The number of new 52 week highs is an important indication of the health of a cyclical bull market. After all, if stocks are now making new highs within a short time span of a year, can we really say that the market as a whole is trending higher?a
While the S&P 500 index has been hovering around its high for the year, the number of new 52 week highs has dropped off dramatically. When new 52 week highs peak and are unable to reach a new high, we have our very first signal for the end of a cyclical bull market. It is a bit too early to definitively say that is the case right now but this divergence between the market and the new 52 week highs is noteworthy nonetheless.
Usually when new highs do crest, we have on average an early warning system that provides about 34 weeks advance notice that the equity market indexes will follow suit. Of course, sometimes it is much less and sometimes the market trundles along much longer than most would expect.
Let’s take a look at probably the most common version of the new 52 week indicator:
As I’ve already mentioned more than a few times, the breadth data from the NYSE is suspect because of the number of non-operating company securities that trade on the Big Board. These include ETFs, municipal bonds, actual bonds, etc. that have really nothing to do with what we would normally associate with equity securities. And because they are for the most part interest rate sensitive, they can, at times, significantly skew the breadth statistics.
The fact that we are seeing a very similar picture in both indexes confirms that there is a divergence between the number of stocks making new highs and the market proxy (S&P 500 index). The key question is how long will this last?
We saw a total collapse of new 52 weeks highs at the February lows. But then, along with the market, this indicator tracked higher and actually reached a new high in mid-March. If we see this indicator return sharply higher, or even reach a new high, then the health of the cyclical bull market is intact.

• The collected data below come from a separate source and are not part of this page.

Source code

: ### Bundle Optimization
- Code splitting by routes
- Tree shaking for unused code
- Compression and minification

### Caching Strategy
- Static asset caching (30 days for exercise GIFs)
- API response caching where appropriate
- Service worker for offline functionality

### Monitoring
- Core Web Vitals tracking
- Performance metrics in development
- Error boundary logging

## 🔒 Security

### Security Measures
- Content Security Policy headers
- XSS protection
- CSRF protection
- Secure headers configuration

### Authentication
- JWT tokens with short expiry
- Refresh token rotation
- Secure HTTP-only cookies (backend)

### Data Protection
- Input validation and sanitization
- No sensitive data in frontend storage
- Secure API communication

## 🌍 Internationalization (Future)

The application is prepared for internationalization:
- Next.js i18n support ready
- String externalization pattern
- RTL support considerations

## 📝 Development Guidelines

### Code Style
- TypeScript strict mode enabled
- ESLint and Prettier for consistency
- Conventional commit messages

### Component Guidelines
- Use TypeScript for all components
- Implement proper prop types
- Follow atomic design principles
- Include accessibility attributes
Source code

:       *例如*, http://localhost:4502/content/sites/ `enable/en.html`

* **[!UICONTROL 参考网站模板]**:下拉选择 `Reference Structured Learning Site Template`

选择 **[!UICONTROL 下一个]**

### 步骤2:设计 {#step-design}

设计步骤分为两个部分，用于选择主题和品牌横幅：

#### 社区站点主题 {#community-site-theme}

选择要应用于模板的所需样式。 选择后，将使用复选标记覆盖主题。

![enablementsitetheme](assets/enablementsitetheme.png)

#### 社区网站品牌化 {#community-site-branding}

As well, notice that the last time that we saw a similar divergence was during at the January highs. The S&P 500 was hovering between 1140 and 1150 but suddenly the number of new 52 week highs in both the NASDAQ and the NYSE fell dramatically. Not long after, the S&P 500 index followed suit.
Finally, here’s a slightly different version of the same indicator, the ratio of NASDAQ new 52 week highs vs. lows:
As you can see, similar to the number of new 52 week highs, it usually tracks the market under normal circumstances: falling and rising with the S&P 500. But for the past few weeks, even as the market has been consistently rising, there has been a rather surprising lack of new highs vs. new lows.
Perhaps I’m too jumpy but I consider this an early early warning signal.